:: Excerpt provided ::

# Basic metering and focus?



## kat.hayes (Jul 28, 2017)

I'm using a 5DM3 to take photos of two kids separated by a few feet outdoors. I use Spot Metering when shooting individual portraits, though I am not sure what the best mode to use to put the priority on good skin tones.

1. Does Spot Metering work well when there are more than one subject in a photo, either together or separated by a few feet?
2. I would like to shoot wide open with a EF 24-70mm 1:2.8 L to get a nice soft background, though I am not able to achieve sharp focus this way since I can only use the focus box to target one of the subjects. What can I do when shooting wide open like this to ensure focus?

Thanks.


----------



## privatebydesign (Jul 28, 2017)

kat.hayes said:


> I'm using a 5DM3 to take photos of two kids separated by a few feet outdoors. I use Spot Metering when shooting individual portraits, though I am not sure what the best mode to use to put the priority on good skin tones.
> 
> 1. Does Spot Metering work well when there are more than one subject in a photo, either together or separated by a few feet?
> 2. I would like to shoot wide open with a EF 24-70mm 1:2.8 L to get a nice soft background, though I am not able to achieve sharp focus this way since I can only use the focus box to target one of the subjects. What can I do when shooting wide open like this to ensure focus?
> ...



1: Evaluative is pretty hard to beat unless you have severe brightness differences between the subjects and background. Spot is not optimal for two subjects with the 5D MkIII because the metering point is not linked to the focus point, so you will have to meter on the face, lock that or dial it in with exposure compensation or in M mode; then re-frame for composition.

Personally I'd do a few test images to get optimal exposure then leave it at that in M mode.

2: The only thing you can do is position yourself so both subjects are at the same distance from the camera. If you can't do that then you just need to stop down, you can always add a bit of defocus in post, though that isn't ideal.

Stored data entries:

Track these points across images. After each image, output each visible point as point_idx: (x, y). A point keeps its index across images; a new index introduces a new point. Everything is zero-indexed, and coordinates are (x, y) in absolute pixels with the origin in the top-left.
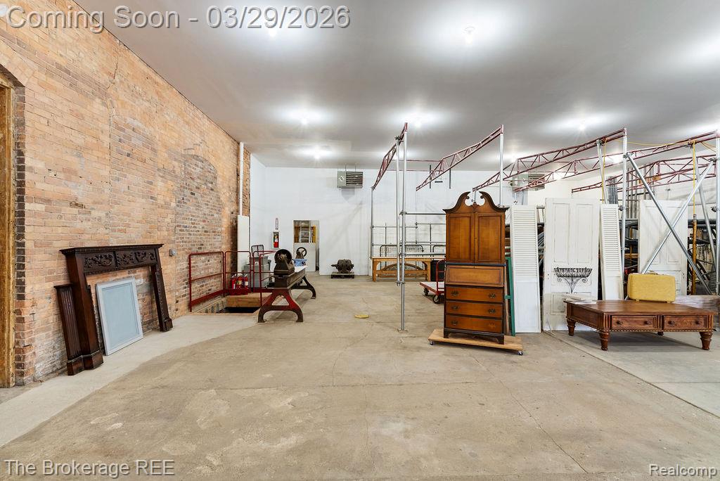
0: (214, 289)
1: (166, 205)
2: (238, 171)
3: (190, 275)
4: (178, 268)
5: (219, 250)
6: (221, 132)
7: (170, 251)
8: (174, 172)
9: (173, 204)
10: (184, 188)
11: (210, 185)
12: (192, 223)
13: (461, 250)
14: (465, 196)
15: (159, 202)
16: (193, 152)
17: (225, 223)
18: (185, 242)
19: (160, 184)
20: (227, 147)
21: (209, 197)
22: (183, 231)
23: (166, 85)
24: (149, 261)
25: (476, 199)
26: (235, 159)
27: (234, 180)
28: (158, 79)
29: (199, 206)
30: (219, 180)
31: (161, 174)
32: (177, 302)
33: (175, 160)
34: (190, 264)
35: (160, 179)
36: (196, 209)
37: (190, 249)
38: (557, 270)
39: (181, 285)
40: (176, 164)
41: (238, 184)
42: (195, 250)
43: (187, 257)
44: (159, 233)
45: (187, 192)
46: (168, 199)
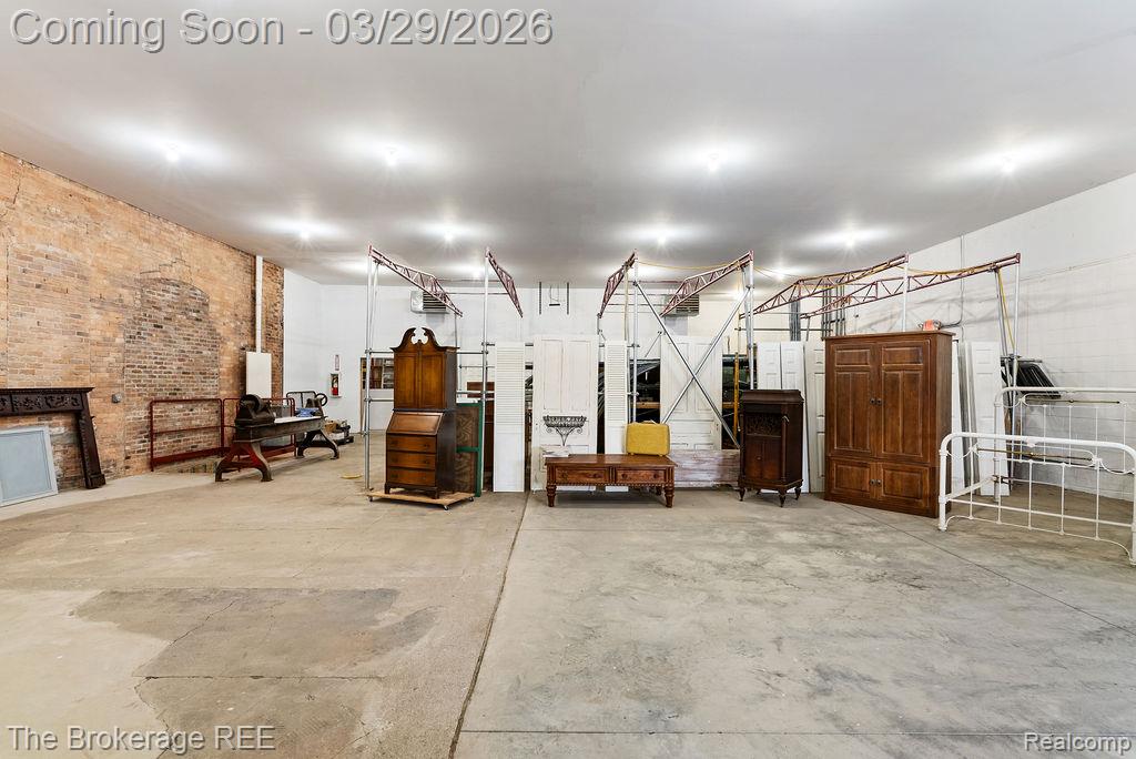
0: (202, 446)
1: (107, 342)
2: (254, 293)
3: (152, 426)
4: (131, 417)
5: (213, 397)
6: (215, 245)
7: (113, 396)
8: (121, 301)
9: (119, 340)
10: (140, 319)
11: (194, 315)
12: (159, 363)
13: (407, 395)
14: (410, 333)
15: (93, 338)
16: (159, 275)
17: (227, 362)
18: (144, 386)
19: (94, 316)
20: (231, 264)
21: (191, 330)
22: (140, 372)
23: (104, 199)
24: (69, 406)
25: (419, 337)
26: (248, 278)
27: (247, 306)
28: (89, 194)
29: (170, 341)
30: (213, 308)
31: (97, 305)
32: (128, 458)
33: (124, 287)
34: (151, 413)
35: (95, 311)
36: (165, 346)
37: (153, 394)
38: (546, 419)
39: (135, 438)
40: (125, 291)
41: (254, 311)
42: (160, 395)
43: (147, 404)
44: (93, 375)
45: (148, 326)
46: (108, 335)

:: Explore the material ::
- a) According to the forum thread on metering and focus, what ways does the reply give for setting exposure after metering on the face?
- b) In the forum thread on metering and focus, what does the reply say to do if both subjects cannot be placed at the same distance from the camera?

:: Answers by item ::
- a)
- Lock the exposure
- Dial it in with exposure compensation
- Set it in M mode

- b) Stop down. Some defocus can be added in post, though that is not ideal.